Nvidia and other U.S. semiconductor stocks are experiencing a loss of shine as investors grapple with high valuations, rising Treasury yields, and industry concerns. While the chip industry had a fantastic run in 2023, with the Philadelphia SE Semiconductor index rising over 50% by July, it seems that the momentum has slowed down.
Nvidia, which played a pivotal role in the chip industry’s success, saw its shares triple in value as excitement grew around its products’ applications in artificial intelligence. However, the recent performance of chip stocks has been lackluster.

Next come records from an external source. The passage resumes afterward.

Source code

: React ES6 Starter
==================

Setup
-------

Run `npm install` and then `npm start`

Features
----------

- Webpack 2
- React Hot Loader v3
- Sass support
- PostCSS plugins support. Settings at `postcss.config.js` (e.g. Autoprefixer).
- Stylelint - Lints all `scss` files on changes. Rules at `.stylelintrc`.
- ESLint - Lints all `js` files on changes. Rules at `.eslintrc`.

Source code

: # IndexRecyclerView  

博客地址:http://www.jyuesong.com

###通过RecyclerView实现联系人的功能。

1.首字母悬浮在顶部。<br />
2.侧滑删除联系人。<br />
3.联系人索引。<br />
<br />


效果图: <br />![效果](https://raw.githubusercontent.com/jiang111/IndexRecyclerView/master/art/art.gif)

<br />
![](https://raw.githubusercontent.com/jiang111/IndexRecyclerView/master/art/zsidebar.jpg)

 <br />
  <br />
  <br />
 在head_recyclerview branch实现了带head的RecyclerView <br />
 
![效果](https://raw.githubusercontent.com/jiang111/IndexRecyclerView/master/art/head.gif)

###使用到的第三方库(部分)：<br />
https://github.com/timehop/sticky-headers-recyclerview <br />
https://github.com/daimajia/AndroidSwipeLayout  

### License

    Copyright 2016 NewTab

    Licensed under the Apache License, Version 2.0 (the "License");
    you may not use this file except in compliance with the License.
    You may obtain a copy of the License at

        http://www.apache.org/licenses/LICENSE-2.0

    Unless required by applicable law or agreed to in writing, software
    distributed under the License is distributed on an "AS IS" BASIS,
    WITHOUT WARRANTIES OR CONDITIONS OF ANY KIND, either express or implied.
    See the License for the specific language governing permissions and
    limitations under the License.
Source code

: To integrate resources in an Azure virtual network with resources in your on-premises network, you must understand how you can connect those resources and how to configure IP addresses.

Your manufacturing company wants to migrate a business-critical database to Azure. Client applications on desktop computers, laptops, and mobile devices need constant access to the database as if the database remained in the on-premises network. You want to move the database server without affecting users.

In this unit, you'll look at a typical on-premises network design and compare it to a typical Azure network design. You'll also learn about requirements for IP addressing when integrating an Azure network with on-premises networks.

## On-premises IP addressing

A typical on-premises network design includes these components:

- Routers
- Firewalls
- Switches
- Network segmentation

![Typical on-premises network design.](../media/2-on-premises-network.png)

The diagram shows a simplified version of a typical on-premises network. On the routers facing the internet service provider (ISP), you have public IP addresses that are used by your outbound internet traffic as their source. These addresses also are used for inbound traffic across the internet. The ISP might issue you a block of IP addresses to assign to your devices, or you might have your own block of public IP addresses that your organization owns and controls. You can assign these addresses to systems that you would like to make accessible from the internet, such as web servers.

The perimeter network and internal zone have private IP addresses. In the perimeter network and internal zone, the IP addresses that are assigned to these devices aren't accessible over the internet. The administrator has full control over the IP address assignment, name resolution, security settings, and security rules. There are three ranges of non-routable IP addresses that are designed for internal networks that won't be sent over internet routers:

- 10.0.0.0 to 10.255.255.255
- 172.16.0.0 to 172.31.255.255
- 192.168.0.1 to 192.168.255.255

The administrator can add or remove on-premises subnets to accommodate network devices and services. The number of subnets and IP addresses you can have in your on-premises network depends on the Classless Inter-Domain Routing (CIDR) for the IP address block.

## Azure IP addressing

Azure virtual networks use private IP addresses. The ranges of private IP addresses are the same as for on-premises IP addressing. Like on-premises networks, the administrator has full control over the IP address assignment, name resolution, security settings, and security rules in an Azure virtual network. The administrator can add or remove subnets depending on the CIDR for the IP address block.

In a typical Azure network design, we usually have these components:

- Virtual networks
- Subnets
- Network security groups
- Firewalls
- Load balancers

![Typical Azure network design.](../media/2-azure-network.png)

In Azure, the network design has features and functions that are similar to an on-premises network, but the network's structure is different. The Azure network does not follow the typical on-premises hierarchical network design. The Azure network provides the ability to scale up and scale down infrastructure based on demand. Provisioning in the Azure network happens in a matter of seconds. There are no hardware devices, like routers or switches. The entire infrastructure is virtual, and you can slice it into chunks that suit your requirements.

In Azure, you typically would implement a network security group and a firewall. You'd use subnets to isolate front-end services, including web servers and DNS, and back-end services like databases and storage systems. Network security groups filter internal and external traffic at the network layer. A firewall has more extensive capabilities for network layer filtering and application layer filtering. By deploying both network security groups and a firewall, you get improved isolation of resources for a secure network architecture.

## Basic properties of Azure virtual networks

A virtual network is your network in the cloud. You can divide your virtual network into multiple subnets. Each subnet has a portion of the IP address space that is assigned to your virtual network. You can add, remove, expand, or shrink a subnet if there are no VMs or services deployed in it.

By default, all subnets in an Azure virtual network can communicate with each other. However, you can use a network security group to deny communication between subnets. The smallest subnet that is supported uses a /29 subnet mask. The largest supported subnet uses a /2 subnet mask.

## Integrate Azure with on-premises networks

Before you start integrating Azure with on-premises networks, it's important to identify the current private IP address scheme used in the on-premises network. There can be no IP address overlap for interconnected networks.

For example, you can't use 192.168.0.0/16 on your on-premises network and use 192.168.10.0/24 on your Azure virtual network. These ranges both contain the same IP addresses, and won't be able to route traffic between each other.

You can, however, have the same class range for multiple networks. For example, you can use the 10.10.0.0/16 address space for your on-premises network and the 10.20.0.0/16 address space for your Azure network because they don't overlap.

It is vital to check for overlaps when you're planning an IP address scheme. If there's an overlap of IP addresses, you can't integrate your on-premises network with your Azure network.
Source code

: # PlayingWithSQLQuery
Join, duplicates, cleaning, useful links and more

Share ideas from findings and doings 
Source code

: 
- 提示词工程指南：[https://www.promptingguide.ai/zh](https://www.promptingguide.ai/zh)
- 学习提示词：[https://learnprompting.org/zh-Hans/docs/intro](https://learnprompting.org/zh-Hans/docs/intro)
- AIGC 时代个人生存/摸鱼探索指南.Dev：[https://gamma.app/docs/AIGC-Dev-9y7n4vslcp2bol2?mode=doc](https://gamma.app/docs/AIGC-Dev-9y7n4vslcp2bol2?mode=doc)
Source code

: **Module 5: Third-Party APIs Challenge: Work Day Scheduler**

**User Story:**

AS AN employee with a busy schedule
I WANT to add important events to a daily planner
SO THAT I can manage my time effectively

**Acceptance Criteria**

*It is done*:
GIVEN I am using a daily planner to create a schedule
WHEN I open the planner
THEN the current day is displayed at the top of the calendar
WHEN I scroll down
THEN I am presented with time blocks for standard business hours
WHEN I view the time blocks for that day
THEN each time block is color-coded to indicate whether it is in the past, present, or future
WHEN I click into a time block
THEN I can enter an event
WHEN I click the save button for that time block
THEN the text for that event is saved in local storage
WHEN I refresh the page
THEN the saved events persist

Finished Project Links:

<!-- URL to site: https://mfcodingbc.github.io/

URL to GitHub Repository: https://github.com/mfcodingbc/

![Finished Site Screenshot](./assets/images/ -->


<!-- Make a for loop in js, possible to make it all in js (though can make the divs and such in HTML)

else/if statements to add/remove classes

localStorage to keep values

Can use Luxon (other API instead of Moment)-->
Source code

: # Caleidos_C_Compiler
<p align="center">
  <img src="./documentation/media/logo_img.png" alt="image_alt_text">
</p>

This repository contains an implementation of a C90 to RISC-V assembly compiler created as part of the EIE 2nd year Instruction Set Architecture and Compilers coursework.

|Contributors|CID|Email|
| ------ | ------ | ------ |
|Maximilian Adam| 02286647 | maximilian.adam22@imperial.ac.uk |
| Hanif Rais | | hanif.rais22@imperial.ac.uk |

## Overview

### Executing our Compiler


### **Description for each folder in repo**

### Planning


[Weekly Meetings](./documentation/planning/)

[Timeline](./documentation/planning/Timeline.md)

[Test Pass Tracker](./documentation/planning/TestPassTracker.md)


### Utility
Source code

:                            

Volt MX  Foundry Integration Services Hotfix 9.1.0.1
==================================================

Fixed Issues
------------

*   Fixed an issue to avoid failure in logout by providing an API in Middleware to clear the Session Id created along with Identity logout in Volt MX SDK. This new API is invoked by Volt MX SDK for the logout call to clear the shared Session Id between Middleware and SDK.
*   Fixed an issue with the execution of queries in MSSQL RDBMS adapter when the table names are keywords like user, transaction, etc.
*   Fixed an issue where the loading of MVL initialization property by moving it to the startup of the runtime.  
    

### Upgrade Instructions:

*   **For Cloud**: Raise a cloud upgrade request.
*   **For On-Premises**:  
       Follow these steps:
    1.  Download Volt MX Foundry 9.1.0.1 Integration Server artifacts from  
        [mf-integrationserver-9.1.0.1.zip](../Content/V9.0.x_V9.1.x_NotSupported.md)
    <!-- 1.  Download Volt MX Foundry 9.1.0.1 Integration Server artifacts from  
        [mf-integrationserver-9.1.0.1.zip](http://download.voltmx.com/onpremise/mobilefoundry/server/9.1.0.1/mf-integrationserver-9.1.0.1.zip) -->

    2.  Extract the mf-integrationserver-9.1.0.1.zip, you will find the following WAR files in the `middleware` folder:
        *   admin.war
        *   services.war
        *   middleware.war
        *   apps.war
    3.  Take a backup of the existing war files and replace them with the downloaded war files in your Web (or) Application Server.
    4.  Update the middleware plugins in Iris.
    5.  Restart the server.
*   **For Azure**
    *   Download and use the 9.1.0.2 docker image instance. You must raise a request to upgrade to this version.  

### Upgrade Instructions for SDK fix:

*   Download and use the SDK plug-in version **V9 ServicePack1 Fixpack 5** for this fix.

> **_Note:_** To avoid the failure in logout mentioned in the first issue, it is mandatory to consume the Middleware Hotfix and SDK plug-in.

The SOX semiconductor index has declined over 7% this month, while Nvidia’s shares have dropped more than 14% in September.
The soaring valuations of semiconductor stocks are one factor contributing to the loss of momentum. By the end of July, the S&P 500 semiconductors and semiconductors equipment industry group were trading at 28.5 times forward 12-month earnings estimates, compared to the 10-year average P/E of 16.5 times. Even with the recent declines, the group still trades at a forward P/E of 23.5 times.
The rise in Treasury yields is also putting pressure on valuations. Higher yields on Treasuries, which are considered low-risk investments, provide competition for equities, which are viewed as riskier assets. With yields climbing, investors may be more inclined to move their money out of chip stocks and into Treasury bonds.
Nvidia’s recent weakness comes despite the company surpassing expectations with its revenue forecast in late August. Other major semiconductor stocks, such as Lam Research, Applied Materials, and KLA Corp, have also seen declines in September.
In addition to these factors, there are industry-specific issues impacting the semiconductor group. Ongoing tensions between the United States and China regarding semiconductors and the possibility of export controls on AI microchips are causing unease. Furthermore, Taiwan’s TSMC, the world’s top contract chipmaker, has reportedly asked its major suppliers to delay high-end chipmaking equipment delivery due to concerns about customer demand.
The initial excitement surrounding the IPO of Arm Holdings has also diminished, with the chip designer’s shares declining for the fifth consecutive day.
Despite the current setback, many chip stocks still have substantial gains for the year. Investors should look for dividend-paying chip companies with strong balance sheets and reasonable valuations. There are still opportunities in the semiconductor sector, particularly for those who prioritize long-term value.
In conclusion, the once shining semiconductor stocks, including Nvidia, are facing challenges such as high valuations, rising Treasury yields, and industry-specific concerns. While the recent decline in performance may be temporary, investors should remain cautious and seek out opportunities in chip companies with solid fundamentals.